[Consignes de l'exercice] Imprimez à l'identique le passage de la critique d'Adieu au langage compris entre « 24/05/14 par  |  publié » et « des tendances auto-destructrices. », ces deux bornes incluses.

[Extrait à lire]
▼

Adieu au langage (3D) de Jean-Luc Godard – Sélection officielle #Cannes2014

24/05/14 par  |  publié dans : Cinéma | Tags : , , ,

adieu-au-langage-affiche-536a0cbd94d59Etre journaliste, c’est accepter d’être masochiste. On ne parle pas uniquement des horaires de folie et de la paye de misère pour une reconnaissance quasi ridicule. Non, on veut parler des œuvres que l’on doit voir/s’infliger pour faire notre boulot correctement. Et lors d’un Festival comme celui de Cannes, notre niveau de masochisme peut parfois exploser tous les plafonds au point de passer pour des tendances auto-destructrices.

Chaque Cannes à son film événement. Celui qui va faire parler la presse et les festivaliers pendant longtemps avant/pendant/après ces 15 jours. Celui qui va diviser. Celui qui va provoquer des “guerres” de clans. Cette année ne fait bien sûr pas exception avec le retour (après 13 ans d’absence) de Jean-Luc Godard. On aura hésité longuement avant d’aller le voir et maintenant que c’est chose faite, on se dit qu’on aurait mieux fait de continuer à hésiter. On est conscient qu’avec les lignes qui vont suivre, les puristes et admirateurs du maître de la Nouvelle Vague vont nous détester (d’autant qu’il y en a, dans la rédaction d’Envrak). Mais on sait aussi que ceux partageant notre avis existent et comprendront notre douleur.

▲

[Données fournies]
▼

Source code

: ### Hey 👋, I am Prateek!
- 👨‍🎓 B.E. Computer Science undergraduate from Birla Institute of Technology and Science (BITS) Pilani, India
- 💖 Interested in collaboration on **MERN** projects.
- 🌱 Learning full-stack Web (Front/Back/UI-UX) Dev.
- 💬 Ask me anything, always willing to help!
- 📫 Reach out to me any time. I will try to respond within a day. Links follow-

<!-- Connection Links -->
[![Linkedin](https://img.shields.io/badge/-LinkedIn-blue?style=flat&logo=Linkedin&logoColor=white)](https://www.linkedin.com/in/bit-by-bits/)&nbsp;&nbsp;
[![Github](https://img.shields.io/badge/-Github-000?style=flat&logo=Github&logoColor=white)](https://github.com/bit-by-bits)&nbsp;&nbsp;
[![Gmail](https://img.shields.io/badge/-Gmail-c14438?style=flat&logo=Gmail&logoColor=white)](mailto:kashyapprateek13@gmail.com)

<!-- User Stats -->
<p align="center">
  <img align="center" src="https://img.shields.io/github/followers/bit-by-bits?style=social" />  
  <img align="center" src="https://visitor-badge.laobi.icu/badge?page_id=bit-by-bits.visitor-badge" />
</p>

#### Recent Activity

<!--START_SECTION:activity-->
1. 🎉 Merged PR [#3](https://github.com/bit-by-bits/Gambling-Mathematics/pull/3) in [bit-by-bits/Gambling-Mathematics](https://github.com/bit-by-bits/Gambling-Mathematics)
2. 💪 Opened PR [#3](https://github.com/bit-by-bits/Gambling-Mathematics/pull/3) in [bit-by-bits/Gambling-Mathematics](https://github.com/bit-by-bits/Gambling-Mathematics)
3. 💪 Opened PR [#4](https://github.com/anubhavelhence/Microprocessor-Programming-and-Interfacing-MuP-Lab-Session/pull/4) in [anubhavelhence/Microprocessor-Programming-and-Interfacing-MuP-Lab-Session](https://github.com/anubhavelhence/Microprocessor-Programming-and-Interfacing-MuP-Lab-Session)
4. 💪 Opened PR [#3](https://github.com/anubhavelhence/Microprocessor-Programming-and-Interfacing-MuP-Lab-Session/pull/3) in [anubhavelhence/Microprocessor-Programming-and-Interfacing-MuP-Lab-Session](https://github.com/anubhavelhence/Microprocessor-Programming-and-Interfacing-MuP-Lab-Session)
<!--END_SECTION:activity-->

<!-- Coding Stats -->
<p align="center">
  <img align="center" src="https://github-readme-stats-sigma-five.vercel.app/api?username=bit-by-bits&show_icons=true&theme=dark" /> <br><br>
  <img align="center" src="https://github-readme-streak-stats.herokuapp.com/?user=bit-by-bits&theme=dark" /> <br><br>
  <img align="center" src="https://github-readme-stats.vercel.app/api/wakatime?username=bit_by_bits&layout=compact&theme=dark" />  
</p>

▲

[Résultat de l'exercice]
24/05/14 par  |  publié dans : Cinéma | Tags : , , ,

adieu-au-langage-affiche-536a0cbd94d59Etre journaliste, c’est accepter d’être masochiste. On ne parle pas uniquement des horaires de folie et de la paye de misère pour une reconnaissance quasi ridicule. Non, on veut parler des œuvres que l’on doit voir/s’infliger pour faire notre boulot correctement. Et lors d’un Festival comme celui de Cannes, notre niveau de masochisme peut parfois exploser tous les plafonds au point de passer pour des tendances auto-destructrices.